# PASSAGE PROVIDED
▬▬▬▬▬▬

I bounce part time. Boring and mindless, but it is beer money. Anyway, last night another bunch of people got out of hand. Warnings were ignored, and I had ot escort them out. The dude I started with has some training in martial arts, thats what he told me, thats what the others told me. He wasn't that loaded, to dismiss that arguement. Why is it that some think that martial arts somehow carry over into real world situations? I have no formal training albeit wrestling for 6 years. These guys are usually the easiest to throw out. I think that schools for martial arts do their students a huge disservice by NOT teaching street tactics and close conditions tactics. Spinning kick or punch in a street fight? PAH-LEEEZE. The only thing that puts me in danger is that I am asked to refrain from destroying, just use neutralizing techniques and get them out the door.
Wrestling IS a martial art, and a damn good one.
I'll bet on the wrestler over a Tae Kwon Do guy (unless the TKD guy grapples as well).

▬▬▬▬▬▬

# PROVIDED MATERIAL
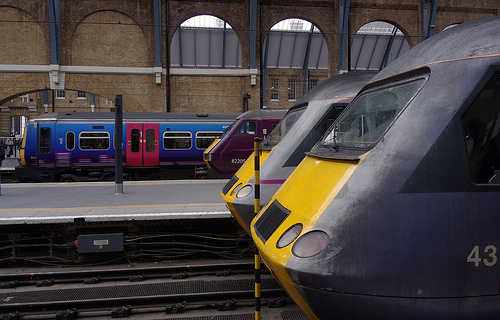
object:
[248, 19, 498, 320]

▬▬▬▬▬▬

# INSTRUCTIONS FOR THE TASK
Answer these questions from the bouncing text:
(a) For how many years did the bouncer wrestle?
(b) Which tactics does the bouncer say martial arts schools do not teach?
(c) In the last reply, who does the writer bet on over a Tae Kwon Do fighter?

# EXPECTED ANSWER
(a) Six years.
(b) Street tactics and close conditions tactics.
(c) The wrestler, unless the Tae Kwon Do fighter also grapples.